#### Information shown
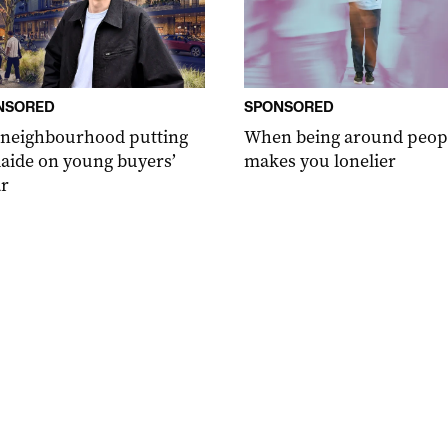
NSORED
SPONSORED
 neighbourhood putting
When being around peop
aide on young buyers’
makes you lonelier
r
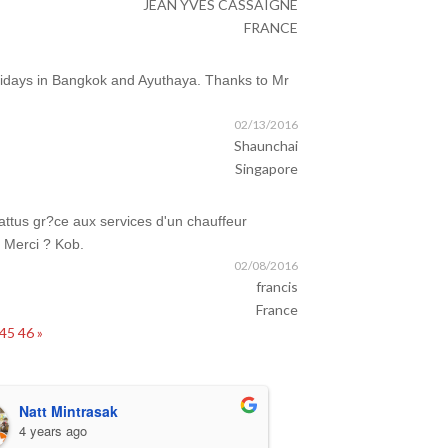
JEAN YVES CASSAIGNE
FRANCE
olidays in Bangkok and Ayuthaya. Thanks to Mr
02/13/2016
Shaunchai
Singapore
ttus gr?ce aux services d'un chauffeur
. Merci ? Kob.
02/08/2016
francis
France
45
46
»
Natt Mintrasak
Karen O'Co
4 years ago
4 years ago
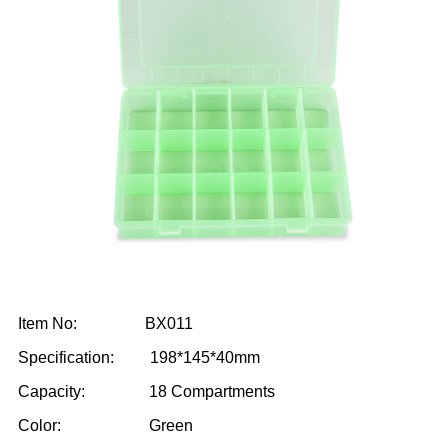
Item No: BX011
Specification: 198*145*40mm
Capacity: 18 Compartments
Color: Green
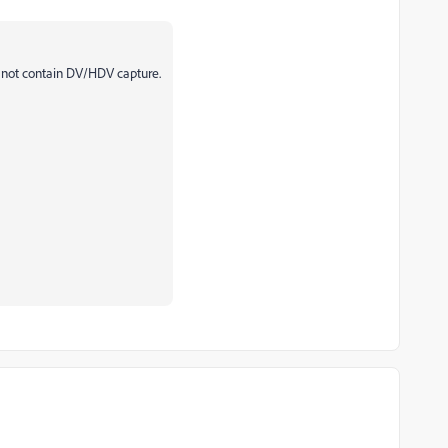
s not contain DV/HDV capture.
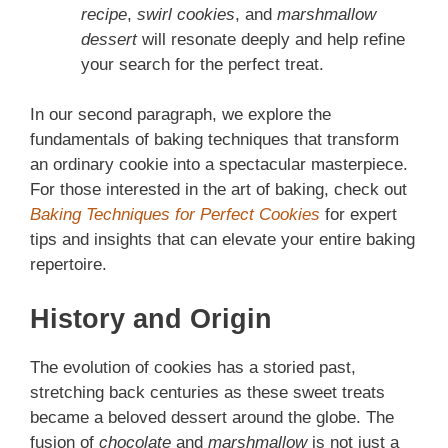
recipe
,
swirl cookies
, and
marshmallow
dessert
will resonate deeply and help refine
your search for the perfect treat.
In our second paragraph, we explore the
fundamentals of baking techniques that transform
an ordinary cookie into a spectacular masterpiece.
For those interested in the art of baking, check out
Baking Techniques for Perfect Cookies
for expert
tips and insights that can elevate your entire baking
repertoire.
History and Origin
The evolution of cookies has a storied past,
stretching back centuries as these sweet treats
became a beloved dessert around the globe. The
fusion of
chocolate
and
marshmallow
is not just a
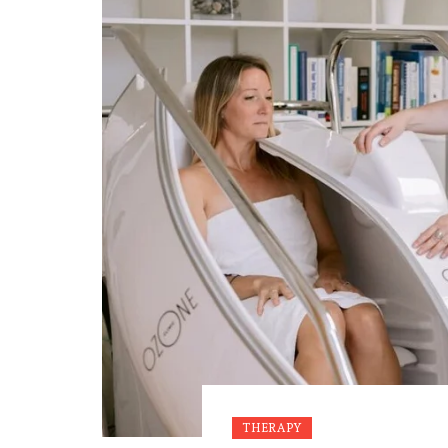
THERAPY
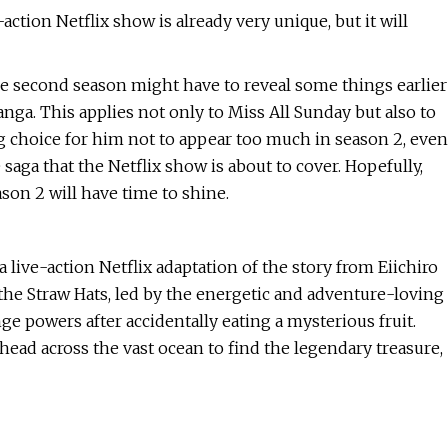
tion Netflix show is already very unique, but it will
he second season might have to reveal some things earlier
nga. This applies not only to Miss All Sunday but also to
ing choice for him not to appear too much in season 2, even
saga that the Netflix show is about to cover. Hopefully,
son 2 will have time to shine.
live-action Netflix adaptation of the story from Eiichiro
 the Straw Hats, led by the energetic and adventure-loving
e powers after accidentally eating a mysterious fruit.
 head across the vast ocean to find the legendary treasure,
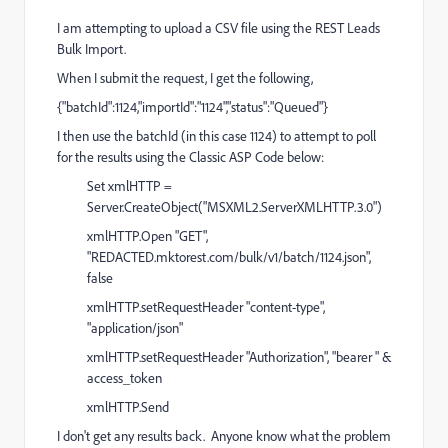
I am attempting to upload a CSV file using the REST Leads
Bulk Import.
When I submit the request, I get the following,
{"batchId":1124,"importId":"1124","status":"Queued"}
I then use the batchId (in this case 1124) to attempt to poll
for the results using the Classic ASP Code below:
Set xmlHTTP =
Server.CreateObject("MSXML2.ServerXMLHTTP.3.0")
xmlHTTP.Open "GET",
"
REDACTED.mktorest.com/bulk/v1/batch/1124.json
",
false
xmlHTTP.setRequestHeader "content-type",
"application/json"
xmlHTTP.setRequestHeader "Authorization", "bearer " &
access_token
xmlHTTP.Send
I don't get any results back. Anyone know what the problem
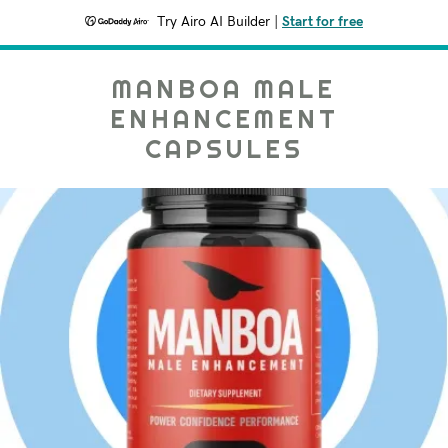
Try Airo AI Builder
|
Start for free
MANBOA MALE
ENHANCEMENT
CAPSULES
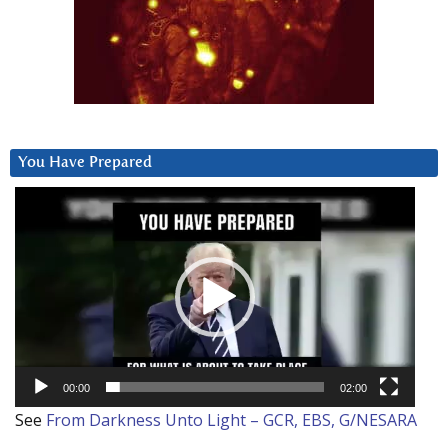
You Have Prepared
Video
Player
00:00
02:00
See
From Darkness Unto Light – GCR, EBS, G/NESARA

#### Problem details
Transcribe each entry above exactly, apart from the pictures.

#### Answer for this exercise
NSORED
SPONSORED
 neighbourhood putting
When being around peop
aide on young buyers’
makes you lonelier
r
JEAN YVES CASSAIGNE
FRANCE
olidays in Bangkok and Ayuthaya. Thanks to Mr
02/13/2016
Shaunchai
Singapore
ttus gr?ce aux services d'un chauffeur
. Merci ? Kob.
02/08/2016
francis
France
45
46
»
Natt Mintrasak
Karen O'Co
4 years ago
4 years ago
Item No: BX011
Specification: 198*145*40mm
Capacity: 18 Compartments
Color: Green
s not contain DV/HDV capture.
recipe
,
swirl cookies
, and
marshmallow
dessert
will resonate deeply and help refine
your search for the perfect treat.
In our second paragraph, we explore the
fundamentals of baking techniques that transform
an ordinary cookie into a spectacular masterpiece.
For those interested in the art of baking, check out
Baking Techniques for Perfect Cookies
for expert
tips and insights that can elevate your entire baking
repertoire.
History and Origin
The evolution of cookies has a storied past,
stretching back centuries as these sweet treats
became a beloved dessert around the globe. The
fusion of
chocolate
and
marshmallow
is not just a
THERAPY
tion Netflix show is already very unique, but it will
he second season might have to reveal some things earlier
nga. This applies not only to Miss All Sunday but also to
ing choice for him not to appear too much in season 2, even
saga that the Netflix show is about to cover. Hopefully,
son 2 will have time to shine.
live-action Netflix adaptation of the story from Eiichiro
 the Straw Hats, led by the energetic and adventure-loving
e powers after accidentally eating a mysterious fruit.
 head across the vast ocean to find the legendary treasure,
I am attempting to upload a CSV file using the REST Leads
Bulk Import.
When I submit the request, I get the following,
{"batchId":1124,"importId":"1124","status":"Queued"}
I then use the batchId (in this case 1124) to attempt to poll
for the results using the Classic ASP Code below:
Set xmlHTTP =
Server.CreateObject("MSXML2.ServerXMLHTTP.3.0")
xmlHTTP.Open "GET",
"
REDACTED.mktorest.com/bulk/v1/batch/1124.json
",
false
xmlHTTP.setRequestHeader "content-type",
"application/json"
xmlHTTP.setRequestHeader "Authorization", "bearer " &
access_token
xmlHTTP.Send
I don't get any results back. Anyone know what the problem
Try Airo AI Builder
|
Start for free
MANBOA MALE
ENHANCEMENT
CAPSULES
You Have Prepared
Video
Player
00:00
02:00
See
From Darkness Unto Light – GCR, EBS, G/NESARA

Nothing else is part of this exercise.